_TASK GOAL_: Quote the stretch from "On is the seventh" through "sell his music." in the article on the Gary Glitter album On, word for word.

_DOCUMENT EXCERPT_:
____

Studio album by Gary Glitter
- Released: September 2001
- Recorded: 1996–1997
- Genre: Rock
- Length: 49:16
- Label: Machmain
- Producers: Gary Glitter; Martin Jenkins; Kit Woolven;

Gary Glitter chronology
| The Ultimate Gary Glitter – 25 Years of Hits (1997) | On (2001) |  |

= On (Gary Glitter album) =

On is the seventh and final studio album by the English glam rock singer Gary Glitter, released in September 2001 by Machmain.

==Background==
The album contains new recordings of songs that were only ever performed live during Glitter's last concerts in 1996 and 1997. The album was released in 2001, two years after Glitter's UK conviction for possession of child pornography. It was available only for a short time through Glitter's website, and sold 5,000 copies worldwide. After his conviction, most major retailers had refused to stock and sell his music.

____

_DATA SECTION_:
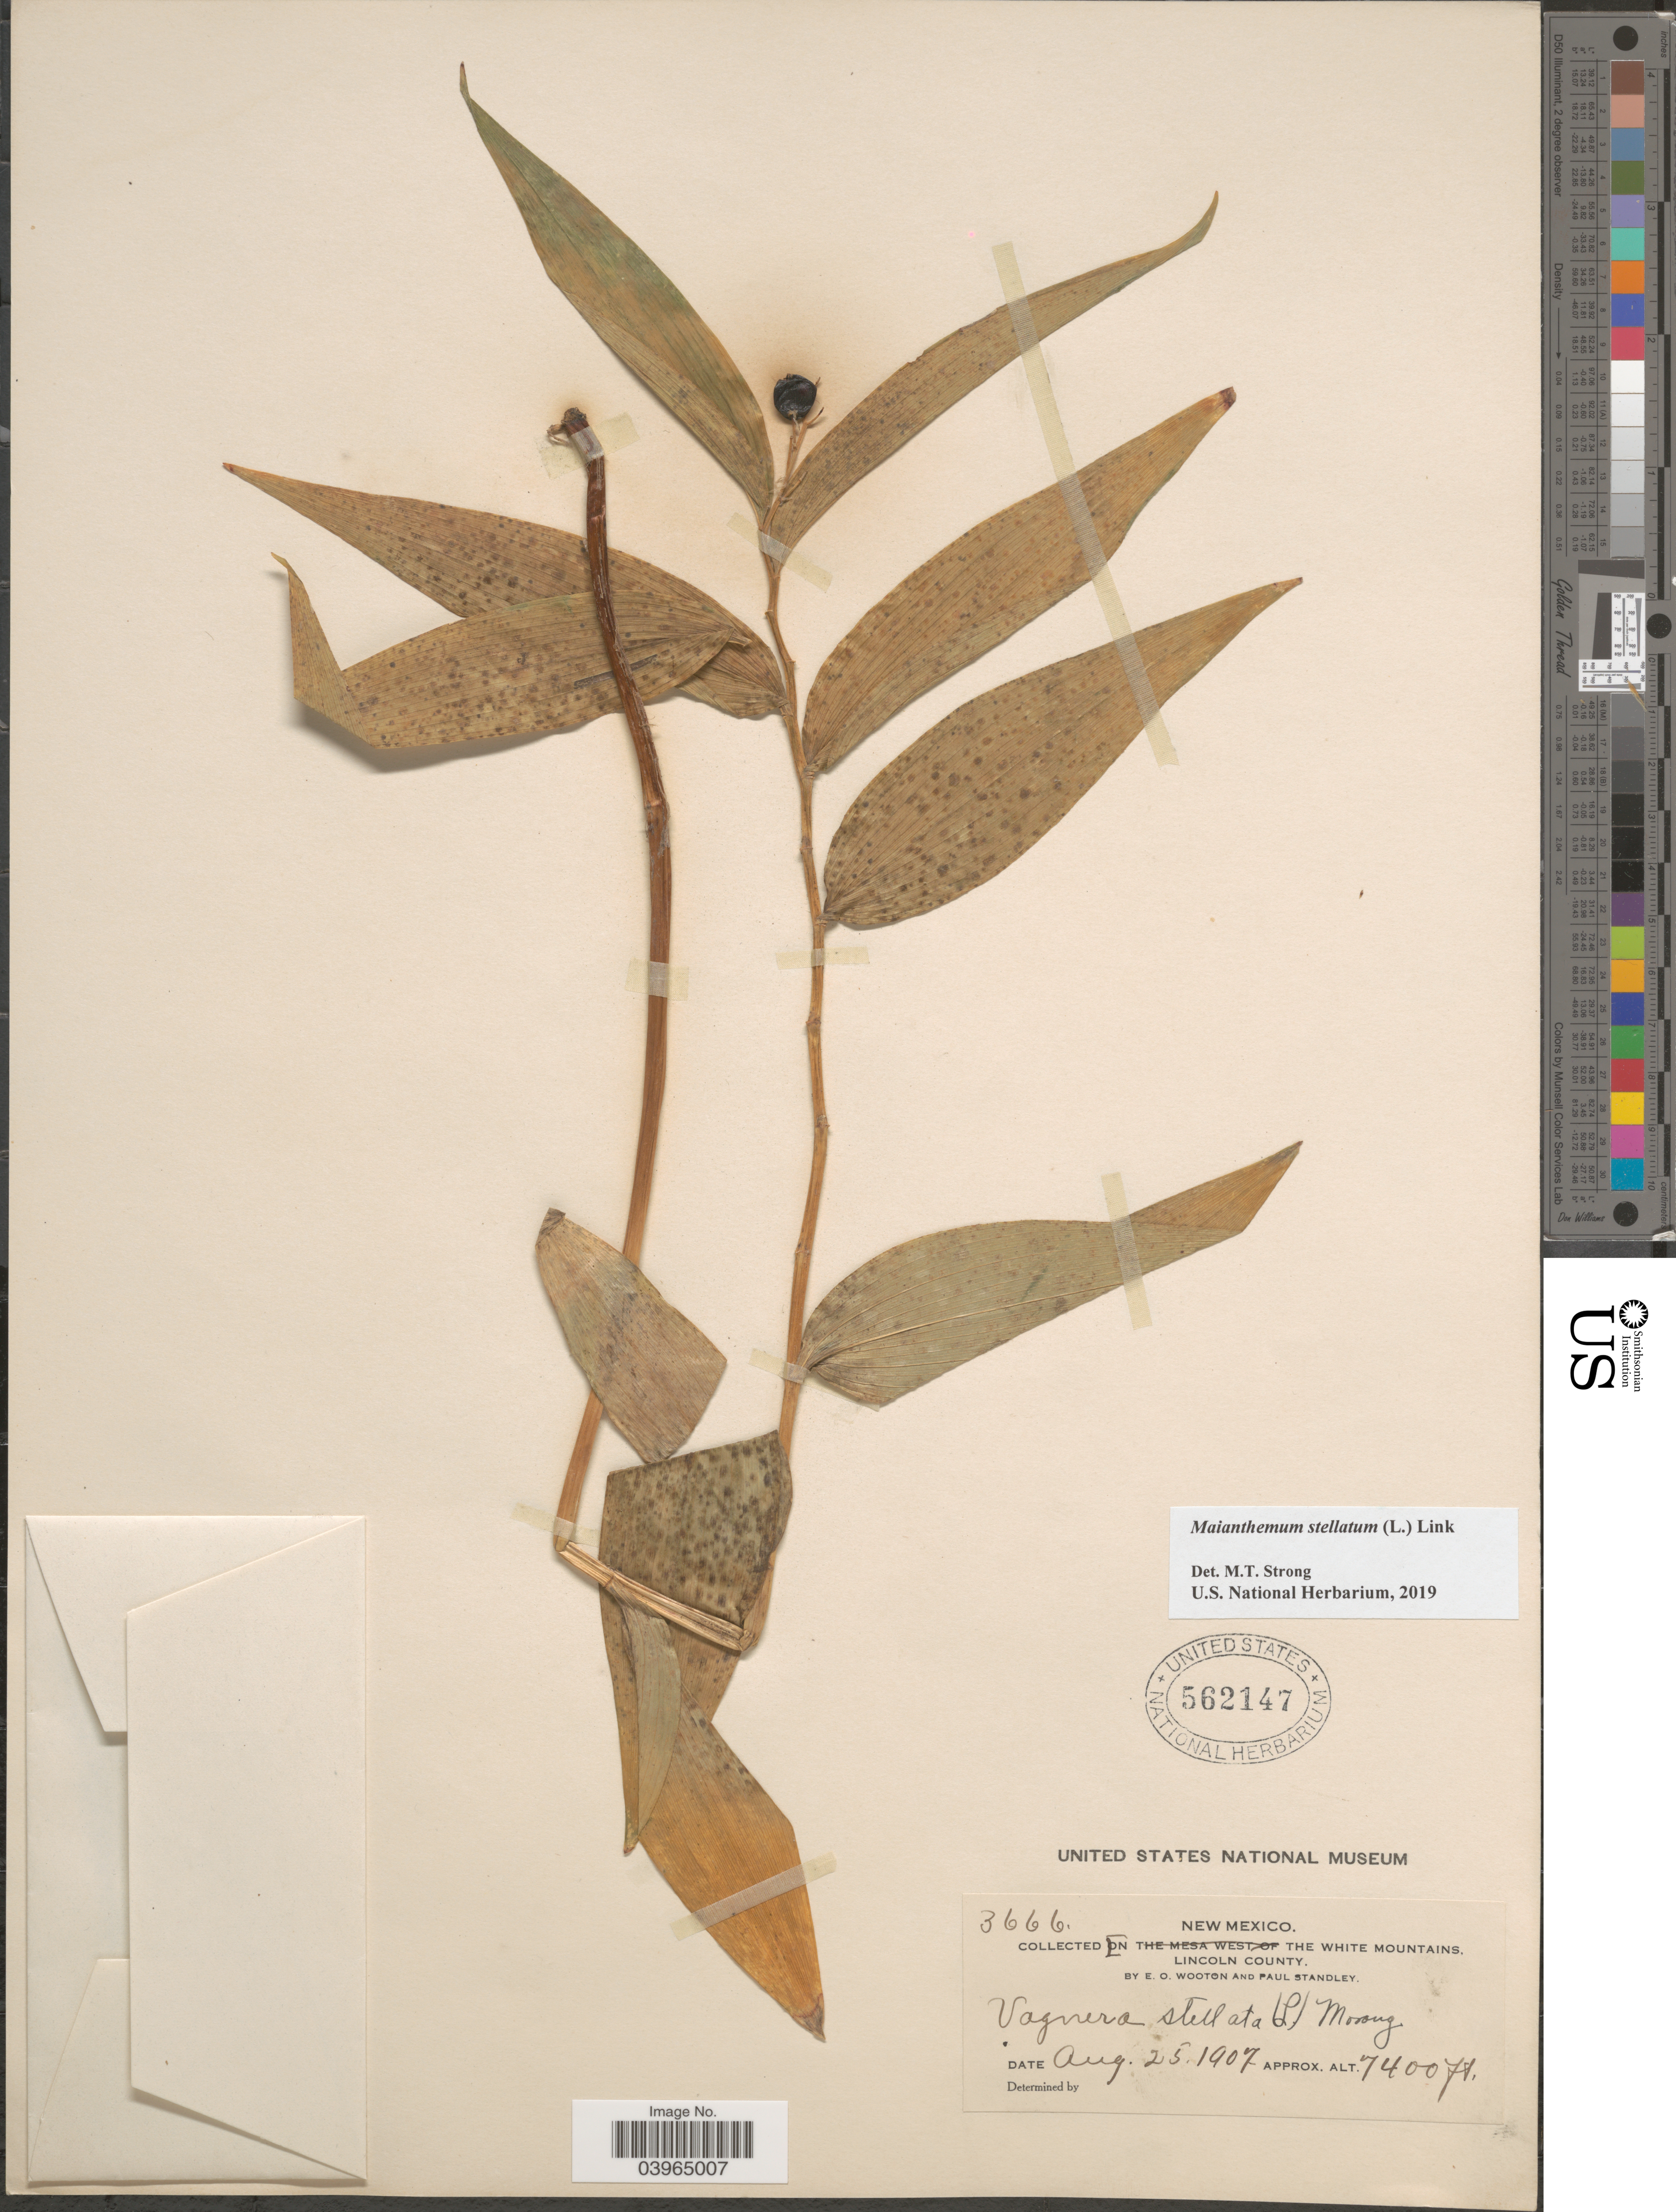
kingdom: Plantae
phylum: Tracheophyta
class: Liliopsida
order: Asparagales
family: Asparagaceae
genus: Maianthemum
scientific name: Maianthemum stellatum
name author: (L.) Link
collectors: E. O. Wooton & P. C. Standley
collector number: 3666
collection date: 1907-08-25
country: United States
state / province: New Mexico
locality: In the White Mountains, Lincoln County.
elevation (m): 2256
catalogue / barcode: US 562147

____

_FINISHED ANSWER_:
On is the seventh and final studio album by the English glam rock singer Gary Glitter, released in September 2001 by Machmain.

==Background==
The album contains new recordings of songs that were only ever performed live during Glitter's last concerts in 1996 and 1997. The album was released in 2001, two years after Glitter's UK conviction for possession of child pornography. It was available only for a short time through Glitter's website, and sold 5,000 copies worldwide. After his conviction, most major retailers had refused to stock and sell his music.